Synthesized, today unveils details of a successful collaboration with the Financial Conduct Authority (FCA) and a leading fraud prevention vendor, aimed at assisting the development of new solutions to detect and prevent fraud and scams exacerbated by the Covid-19 pandemic.
Synthesized engaged in the FCA’s DataSprint, aimed at developing synthetic datasets to be used by participants in the Digital Sandbox Pilot, jointly launched by the FCA and City of London Corporation. The objective of the collaboration was to solve the challenge of building a better synthesised transactional bank fraud model.
Transactional bank fraud can be a notoriously difficult and complex problem to address. Collaboration can be difficult due to the need for highly controlled records review even within the same company or government body. Given the urgency of this growing problem, it is imperative to quickly bring to market faster, safer, and more collaborative data projects.
The result of this collaboration produced a safe-to-share synthetic dataset that will allow participants of the Digital Sandbox Pilot to analyse fraudulent digital banking transactions and apply this knowledge to better detect fraudulent activity in their own environments.
Synthesized, who are pioneers in automating all stages of data provisioning and data preparation, applied its cutting-edge AI data synthetisation technology. This was uniquely able to create a synthetic version of the original fraud dataset supported by the fraud prevention vendor.

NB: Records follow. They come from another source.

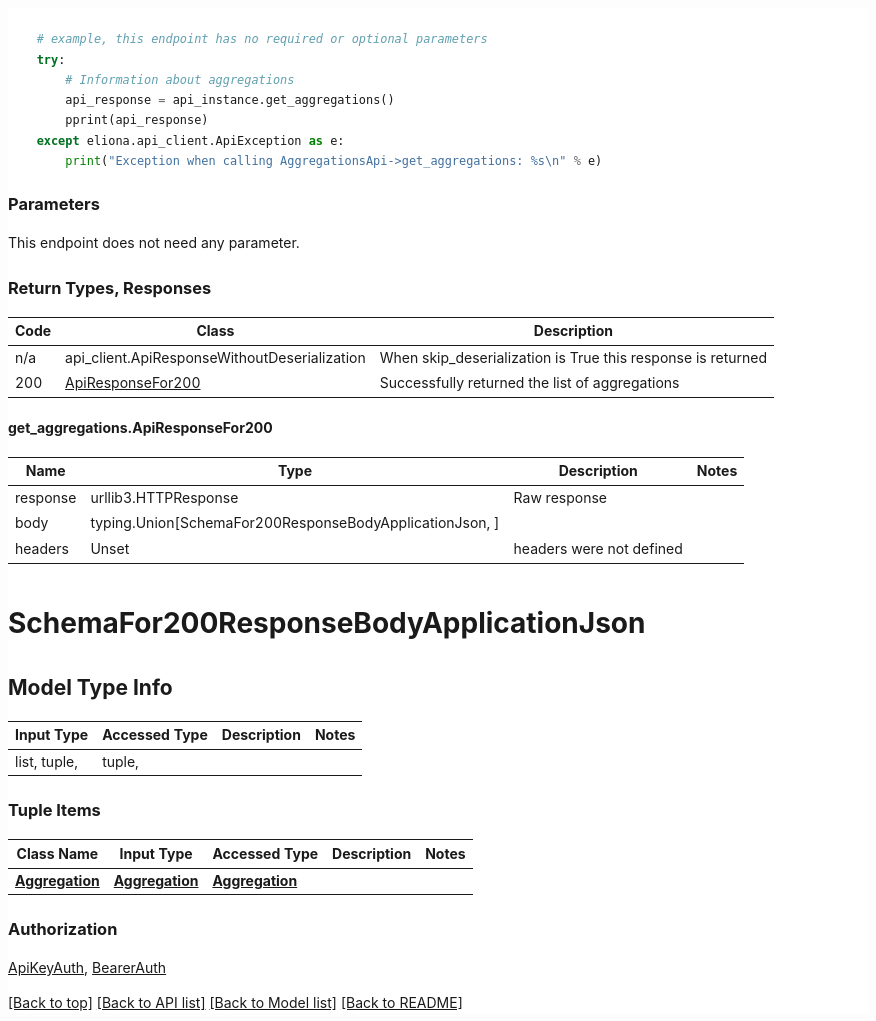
 ```python

    # example, this endpoint has no required or optional parameters
    try:
        # Information about aggregations
        api_response = api_instance.get_aggregations()
        pprint(api_response)
    except eliona.api_client.ApiException as e:
        print("Exception when calling AggregationsApi->get_aggregations: %s\n" % e)
```
### Parameters
This endpoint does not need any parameter.

### Return Types, Responses

Code | Class | Description
------------- | ------------- | -------------
n/a | api_client.ApiResponseWithoutDeserialization | When skip_deserialization is True this response is returned
200 | [ApiResponseFor200](#get_aggregations.ApiResponseFor200) | Successfully returned the list of aggregations

#### get_aggregations.ApiResponseFor200
Name | Type | Description  | Notes
------------- | ------------- | ------------- | -------------
response | urllib3.HTTPResponse | Raw response |
body | typing.Union[SchemaFor200ResponseBodyApplicationJson, ] |  |
headers | Unset | headers were not defined |

# SchemaFor200ResponseBodyApplicationJson

## Model Type Info
Input Type | Accessed Type | Description | Notes
------------ | ------------- | ------------- | -------------
list, tuple,  | tuple,  |  | 

### Tuple Items
Class Name | Input Type | Accessed Type | Description | Notes
------------- | ------------- | ------------- | ------------- | -------------
[**Aggregation**]({{complexTypePrefix}}Aggregation.md) | [**Aggregation**]({{complexTypePrefix}}Aggregation.md) | [**Aggregation**]({{complexTypePrefix}}Aggregation.md) |  | 

### Authorization

[ApiKeyAuth](../../../README.md#ApiKeyAuth), [BearerAuth](../../../README.md#BearerAuth)

[[Back to top]](#__pageTop) [[Back to API list]](../../../README.md#documentation-for-api-endpoints) [[Back to Model list]](../../../README.md#documentation-for-models) [[Back to README]](../../../README.md)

The London-based AI company successfully leveraged the platform’s generative adversarial modelling, differential privacy, and other tactics in addition to a dataset from the fraud prevention vendor. The original dataset contained five million rows and 724 columns representing real bank digital payments. Synthesized automatically derived the deep statistical properties of the original dataset in order to create a highly representative version for predictive purposes.
To help ensure data output quality, Derek Snow, a Research Associate from The Alan Turing Institute, independently assisted the FCA in ensuring that the resulting data was high quality. Among other things, Mr. Snow evaluated and tested the feature correlations, joint distributions, and predictability of the data.
The enhanced data project produced by Synthesized revealed two key advantages for the financial industry:
Cyber Safety by Default: The synthetisation engine creates an entirely new data project that while representative of the original, cannot be linked back to the original dataset. Hence, it is not vulnerable to linkage attacks and is safe for use by participants in the Digital Sandbox Pilot.
- High-Quality Data: Vetted by the Allan Turing Institute, the new synthetic data that the project produced was highly accurate and rendered the same properties as the original. This means all fraud solutions and tactics tested will be relevant to the original dataset and users can apply the intelligence gathered as a result of real-world transactional fraud.
Simon Swan, the lead machine learning (ML) engineer from Synthesized for this project noted, “Datasets of this size and complexity offer interesting and insightful challenges for Synthesized’s core engine. It is always exciting to see just how powerful our platform is when we are able to successfully recreate new, highly detailed data at such scale, as was the case with this collaboration.”
Dr Nicolai Baldin, CEO and Founder of Synthesized added, “Synthesized was delighted to be involved as development partner on this game-changing fraud initiative. It is further validation of both our product leadership and unique data capabilities in the data privacy and secure collaboration space. This provides further proof of our depth of in-house expertise employing the latest ML techniques within our platform.”